══ SUPPLIED MATERIAL ══

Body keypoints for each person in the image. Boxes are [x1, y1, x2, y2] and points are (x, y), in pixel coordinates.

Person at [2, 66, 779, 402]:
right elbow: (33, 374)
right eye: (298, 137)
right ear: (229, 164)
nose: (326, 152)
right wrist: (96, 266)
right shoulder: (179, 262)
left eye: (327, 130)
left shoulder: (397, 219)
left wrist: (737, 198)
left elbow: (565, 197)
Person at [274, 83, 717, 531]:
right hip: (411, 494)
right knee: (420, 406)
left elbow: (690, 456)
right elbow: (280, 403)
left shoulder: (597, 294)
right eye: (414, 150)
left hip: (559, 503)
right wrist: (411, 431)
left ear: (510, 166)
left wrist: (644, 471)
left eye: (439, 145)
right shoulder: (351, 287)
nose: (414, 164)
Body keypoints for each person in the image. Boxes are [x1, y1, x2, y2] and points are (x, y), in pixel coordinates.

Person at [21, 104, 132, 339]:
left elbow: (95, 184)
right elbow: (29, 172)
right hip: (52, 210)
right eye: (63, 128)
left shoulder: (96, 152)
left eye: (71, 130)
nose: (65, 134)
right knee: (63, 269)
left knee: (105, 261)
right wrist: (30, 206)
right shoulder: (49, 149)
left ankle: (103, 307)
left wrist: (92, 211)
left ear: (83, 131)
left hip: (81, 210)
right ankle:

═══

* TASK DESCRIPTION
All records are to be retyped exactly. None may be omitted.

* ANSWER BOX
Body keypoints for each person in the image. Boxes are [x1, y1, x2, y2] and points are (x, y), in pixel coordinates.

Person at [2, 66, 779, 402]:
right elbow: (33, 374)
right eye: (298, 137)
right ear: (229, 164)
nose: (326, 152)
right wrist: (96, 266)
right shoulder: (179, 262)
left eye: (327, 130)
left shoulder: (397, 219)
left wrist: (737, 198)
left elbow: (565, 197)
Person at [274, 83, 717, 531]:
right hip: (411, 494)
right knee: (420, 406)
left elbow: (690, 456)
right elbow: (280, 403)
left shoulder: (597, 294)
right eye: (414, 150)
left hip: (559, 503)
right wrist: (411, 431)
left ear: (510, 166)
left wrist: (644, 471)
left eye: (439, 145)
right shoulder: (351, 287)
nose: (414, 164)
Body keypoints for each person in the image. Boxes are [x1, y1, x2, y2] and points are (x, y), in pixel coordinates.

Person at [21, 104, 132, 339]:
left elbow: (95, 184)
right elbow: (29, 172)
right hip: (52, 210)
right eye: (63, 128)
left shoulder: (96, 152)
left eye: (71, 130)
nose: (65, 134)
right knee: (63, 269)
left knee: (105, 261)
right wrist: (30, 206)
right shoulder: (49, 149)
left ankle: (103, 307)
left wrist: (92, 211)
left ear: (83, 131)
left hip: (81, 210)
right ankle:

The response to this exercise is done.